Me cuestiono la importancia de la biografía. Como relato, esto es, como género literario. Y cuando lo hago no pienso sino en Papini y su Juicio Final y Schwob y las Vidas imaginarias. Y entonces inventarse personajes y circunstancias o circunstancias a personajes del pasado adquiere otro peso, y se puede llegar a imaginar un relato con personajes reales realizando hazañas desconocidas, disparatadas, ocultas ante el mundo que los seguía por otros motivos —por famosillos, por cantantes, por el espectáculo.

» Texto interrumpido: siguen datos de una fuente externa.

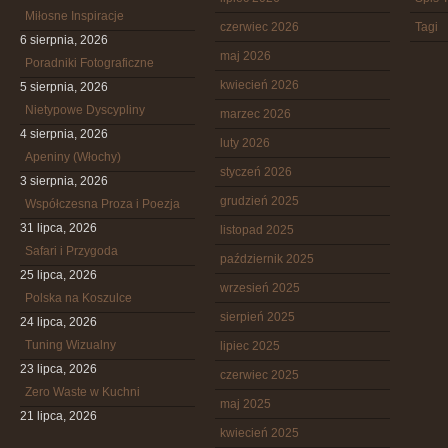
Miłosne Inspiracje
czerwiec 2026
Tagi
6 sierpnia, 2026
maj 2026
Poradniki Fotograficzne
kwiecień 2026
5 sierpnia, 2026
Nietypowe Dyscypliny
marzec 2026
4 sierpnia, 2026
luty 2026
Apeniny (Włochy)
styczeń 2026
3 sierpnia, 2026
grudzień 2025
Współczesna Proza i Poezja
31 lipca, 2026
listopad 2025
Safari i Przygoda
październik 2025
25 lipca, 2026
wrzesień 2025
Polska na Koszulce
sierpień 2025
24 lipca, 2026
Tuning Wizualny
lipiec 2025
23 lipca, 2026
czerwiec 2025
Zero Waste w Kuchni
maj 2025
21 lipca, 2026
kwiecień 2025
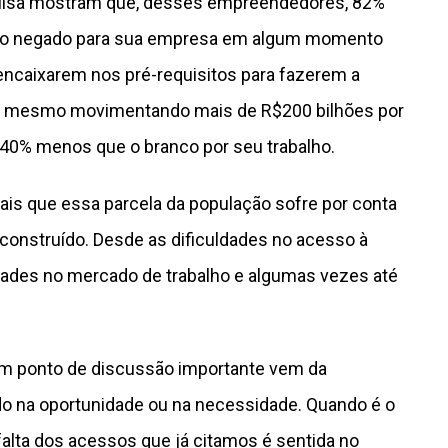
isa mostram que, desses empreendedores, 82%
to negado para sua empresa em algum momento
ncaixarem nos pré-requisitos para fazerem a
ue, mesmo movimentando mais de R$200 bilhões por
40% menos que o branco por seu trabalho.
ais que essa parcela da população sofre por conta
 construído. Desde as dificuldades no acesso à
dades no mercado de trabalho e algumas vezes até
m ponto de discussão importante vem da
 na oportunidade ou na necessidade. Quando é o
falta dos acessos que já citamos é sentida no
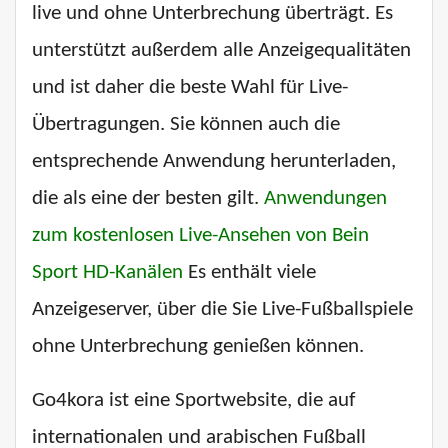
live und ohne Unterbrechung überträgt. Es
unterstützt außerdem alle Anzeigequalitäten
und ist daher die beste Wahl für Live-
Übertragungen. Sie können auch die
entsprechende Anwendung herunterladen,
die als eine der besten gilt.
Anwendungen
zum kostenlosen Live-Ansehen von Bein
Sport HD-Kanälen
Es enthält viele
Anzeigeserver, über die Sie Live-Fußballspiele
ohne Unterbrechung genießen können.
Go4kora ist eine Sportwebsite, die auf
internationalen und arabischen Fußball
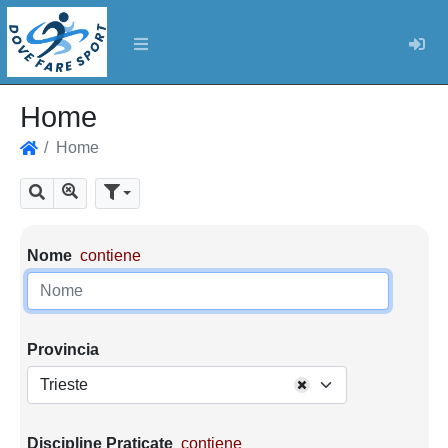
Log
Home
Home
Home
Mostra tutti i risultati
Cerca
Parametri di ricerca
Nome
contiene
Provincia
Trieste
Discipline Praticate
contiene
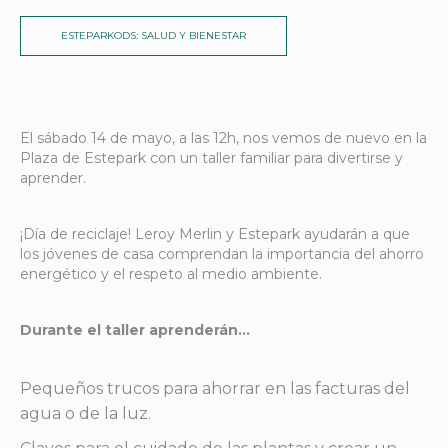
ESTEPARKODS: SALUD Y BIENESTAR
El sábado 14 de mayo, a las 12h, nos vemos de nuevo en la
Plaza de Estepark con un taller familiar para divertirse y
aprender.
¡Día de reciclaje! Leroy Merlin y Estepark ayudarán a que
los jóvenes de casa comprendan la importancia del ahorro
energético y el respeto al medio ambiente.
Durante el taller aprenderán…
Pequeños trucos para ahorrar en las facturas del
agua o de la luz.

Encarnar una utopía o un tiempo distinto en los actos de personajes conocidos. Poner a Elvis en el origen del caso Watergate, sin importar si estaba vivo o drogado, por ejemplo. O inventar personajes que jueguen en bambalinas y muevan los hilos de la historia con Mayúscula: amanuenses invisibles de los actos fundamentales y de los mínimos.